Les bureaux de l'Acadie Nouvelle, à Caraquet.
Un entrepreneur et un spécialiste de l'éthique journalistique s'interrogent sur le prêt accordé par la Ville de Caraquet, au Nouveau-Brunswick, à l'Acadie Nouvelle, tandis que ce journal défend son intégrité.
« Ce n'est pas une banque quand même. C'est une municipalité et ils sont [censés] donner des services aux citoyens », lance Patrick Albert, propriétaire de La Petite Imprimerie
L'entrepreneur a été surpris d'apprendre que la Ville de Caraquet a fourni une avance de fonds de 75 000 $ à l'Acadie Nouvelle, une des trois divisions du groupe Acadie Média, dont fait partie Acadie Presse, une concurrente de La Petite Imprimerie.
« Je peux te dire que j'ai déjà eu des problèmes financiers. Je suis allé à la banque et j'ai signé », affirme M. Albert.
Patrick Albert n'est pas contre le fait que la municipalité ait aidé l'Acadie Nouvelle, un employeur important, mais plutôt contre la façon dont cela s'est fait, d'une manière plus ou moins nette, plus ou moins à l'insu de la population.
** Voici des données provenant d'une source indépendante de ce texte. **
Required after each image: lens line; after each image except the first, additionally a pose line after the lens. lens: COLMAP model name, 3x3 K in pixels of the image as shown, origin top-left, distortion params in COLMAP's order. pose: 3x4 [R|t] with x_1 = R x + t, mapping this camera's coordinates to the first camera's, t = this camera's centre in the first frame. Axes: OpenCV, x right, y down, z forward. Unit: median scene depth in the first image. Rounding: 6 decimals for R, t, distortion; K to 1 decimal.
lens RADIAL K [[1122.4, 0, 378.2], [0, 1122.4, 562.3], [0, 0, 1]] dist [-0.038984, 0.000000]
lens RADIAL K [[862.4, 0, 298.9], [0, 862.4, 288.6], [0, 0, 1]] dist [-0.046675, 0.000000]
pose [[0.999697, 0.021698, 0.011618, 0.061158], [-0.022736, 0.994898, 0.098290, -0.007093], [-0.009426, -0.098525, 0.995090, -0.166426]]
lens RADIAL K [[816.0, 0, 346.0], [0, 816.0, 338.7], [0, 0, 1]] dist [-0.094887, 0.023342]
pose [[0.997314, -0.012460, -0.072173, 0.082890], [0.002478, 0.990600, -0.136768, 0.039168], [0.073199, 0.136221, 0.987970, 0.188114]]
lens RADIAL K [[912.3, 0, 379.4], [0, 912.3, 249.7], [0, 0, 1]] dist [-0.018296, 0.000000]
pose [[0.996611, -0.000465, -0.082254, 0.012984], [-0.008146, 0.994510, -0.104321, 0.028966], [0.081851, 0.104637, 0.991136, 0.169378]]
L'entrepreneur suggère tout de même au prochain conseil municipal de trouver un comptable qui va s'assurer que cette manière d'agir est adéquate pour la ville.
« Ils ont eu un mandat pour faire la gérance de la ville. S'ils sont capables de la faire en faisant des prêts, que ce soit bon pour eux autres, j'en connais un couple de personnes qui auraient aimé en avoir des prêts. Tout de suite même, j'en connais », ajoute M. Albert.
Le professeur Marc-François Bernier, titulaire de la Chaire de recherche sur la francophonie canadienne en communication, évoque la question de conflits d'intérêts. « Il y a bien sûr un problème de conflit d'intérêts potentiel. Ce qu'on veut dans notre société, c'est que les médias surveillent les administrations publiques et ceux qui ont du pouvoir. Là, bien sûr, quand on contracte une dette envers ces gens-là, on perd de la distance critique », explique M. Bernier.
L'Association acadienne des journalistes n'a pas voulu commenter cette affaire.
Le journal défend son intégrité
L'éditeur et directeur général du quotidien l'Acadie Nouvelle, Francis Sonier, affirme pour sa part que la somme a été avancée à l'entreprise au moment où elle manquait de liquidités.
Selon M. Sonier, la ligne éditoriale du journal et son intégrité n'ont pas été sacrifiées puisque le prêt a été accordé à l'entreprise et que l'équipe de rédaction n'a jamais été mise au courant.
« Notre ligne éditoriale n'a jamais été touchée. Les employés n'ont jamais été mis au courant qu'il y avait de l'argent qui venait soit de la Ville de Caraquet ou d'autres investisseurs. C'est vraiment étanche. Il y a la salle de nouvelles et l'administration. Ce dossier-ci a été traité entre deux administrations, celle du groupe Acadie Média et celle de la Ville de Caraquet », explique Francis Sonier.
Le directeur ajoute que la situation financière de l'entreprise s'est rétablie depuis ce moment, et que le journal a remboursé l'avance au bout de deux mois.